Russia’s parliament has approved new fines for people who insult the state or government online, sparking fierce criticism the move is an attempt to silence President Vladimir Putin‘s critics.
The bill proposes fining people up to 100,000 roubles (£1,150) for showing “blatant disrespect” for the authorities, Russian flag or constitution. Repeat offenders would face a prison sentence of up to 15 days.
Human rights activists were among those calling for the law, which was approved by the upper house of parliament on Wednesday, to be thrown out.
In an open letter, several prominent cultural figures warned that the bills were an “open declaration of the establishment of direct censorship“. The Kremlin denied the legislation amounts to censorship.
The second draft law would give authorities the power to block websites if they fail to comply with requests to remove information that the state deems to be factually inaccurate.
Individuals would be fined up to 400,000 roubles (£4,600) for circulating false information online that leads to a “mass violation of public order”.

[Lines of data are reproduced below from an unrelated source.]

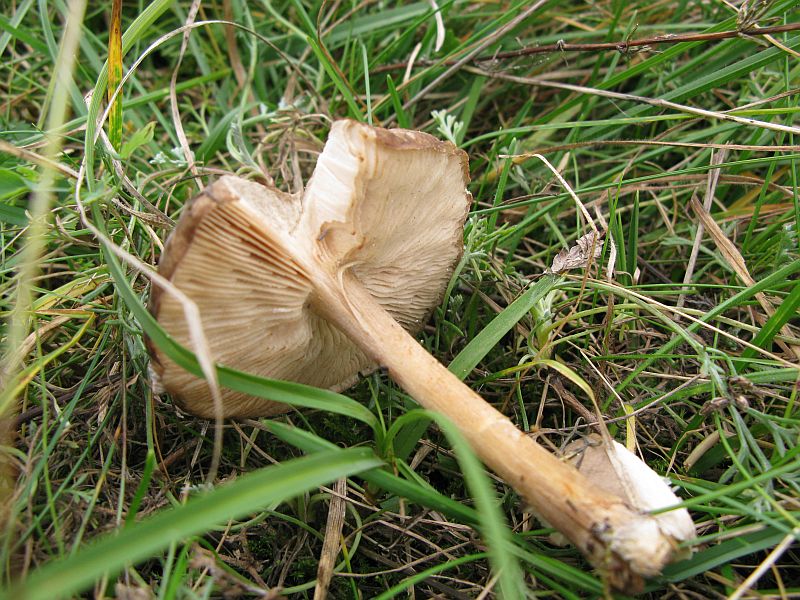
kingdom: Fungi
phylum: Basidiomycota
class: Agaricomycetes
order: Agaricales
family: Tricholomataceae
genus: Melanoleuca
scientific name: Melanoleuca exscissa
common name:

Those protests were in response to a bill in parliament that would route all internet traffic through servers in Russia, making virtual private networks (VPNs) ineffective.
Andrei Klishas, from Putin’s United Russia party and one of the authors of the latest “censorship” bills, said false reports that inflated the death toll at a fatal shopping centre fire in Siberia last year illustrated the need to tackle fake news.
“This kind of thing must be screened by the law,” he said.
Council member Ekaterina Schulmann said the legislation, which the lower house of parliament approved in January, duplicated existing law and added that it could be applied arbitrarily because its wording was so vague.
“The sphere of fake news, insults and so on, is under strict regulation in many countries of the world, even in European states,” Kremlin spokesman Dmitry Peskov said. “This undoubtedly has to be done in our country, too.”
Tougher internet laws introduced over the past five years require search engines to delete some search results, messaging services to share encryption keys with security services and social networks to store users’ personal data on servers within the country.